───── Given entries ─────

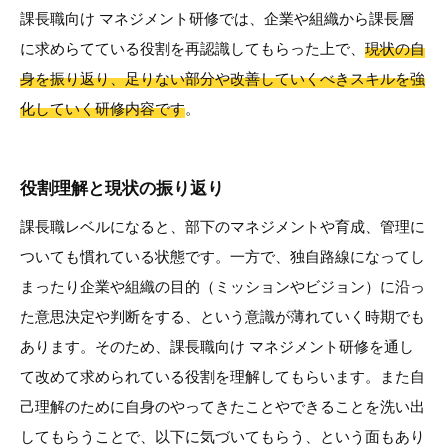
課長職向け マネジメント研修では、企業や組織から課長層
に求めらてている役割を再認識してもらった上で、
現状の自
身を振り返り、足りない部分や改善していくべきスキルを強
化していく研修内容です
。
役割理解と現状の振り返り
課長職レベルになると、部下のマネジメントや育成、管理に
ついても慣れている状態です。一方で、独自路線になってし
まったり企業や組織の目的（ミッションやビジョン）に沿っ
た意思決定や判断をする、という意識が薄れていく時期でも
あります。そのため、課長職向け マネジメント研修を通し
て改めて求められている役割を理解してもらいます。また自
己理解のために自身のやってきたことやできることを洗い出
してもらうことで、以下に気づいてもらう、という面もあり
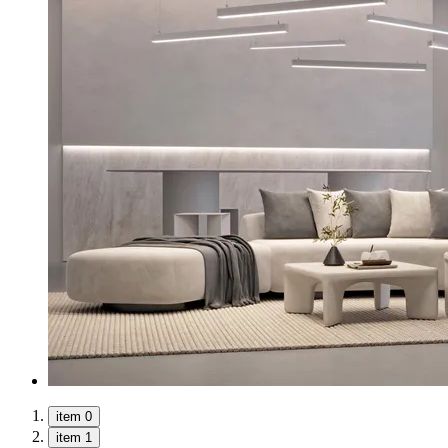
item 0
item 1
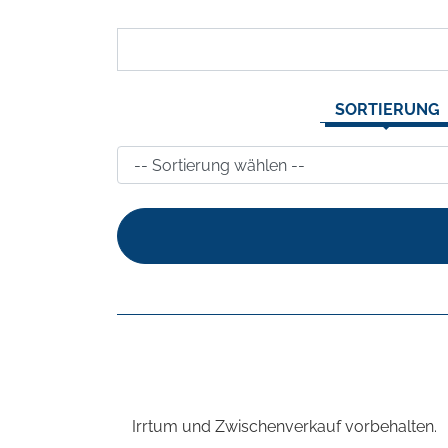
SORTIERUNG
Irrtum und Zwischenverkauf vorbehalten.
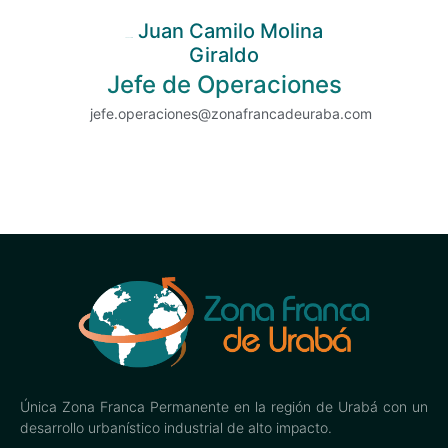
Juan Camilo Molina
Juan Camilo
Giraldo
Jefe de Operaciones
jefe.operaciones@zonafrancadeuraba.com
Única Zona Franca Permanente en la región de Urabá con un
desarrollo urbanístico industrial de alto impacto.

─────

**Task instructions:** Set out every one of the lines above as a numbered list, leaving out blank lines and the pictures.

**Output of the exercise:**
1. 課長職向け マネジメント研修では、企業や組織から課長層
2. に求めらてている役割を再認識してもらった上で、
3. 現状の自
4. 身を振り返り、足りない部分や改善していくべきスキルを強
5. 化していく研修内容です
6. 。
7. 役割理解と現状の振り返り
8. 課長職レベルになると、部下のマネジメントや育成、管理に
9. ついても慣れている状態です。一方で、独自路線になってし
10. まったり企業や組織の目的（ミッションやビジョン）に沿っ
11. た意思決定や判断をする、という意識が薄れていく時期でも
12. あります。そのため、課長職向け マネジメント研修を通し
13. て改めて求められている役割を理解してもらいます。また自
14. 己理解のために自身のやってきたことやできることを洗い出
15. してもらうことで、以下に気づいてもらう、という面もあり
16. item 0
17. item 1
18. SORTIERUNG
19. Irrtum und Zwischenverkauf vorbehalten.
20. Juan Camilo Molina
21. Juan Camilo
22. Giraldo
23. Jefe de Operaciones
24. jefe.operaciones@zonafrancadeuraba.com
25. Única Zona Franca Permanente en la región de Urabá con un
26. desarrollo urbanístico industrial de alto impacto.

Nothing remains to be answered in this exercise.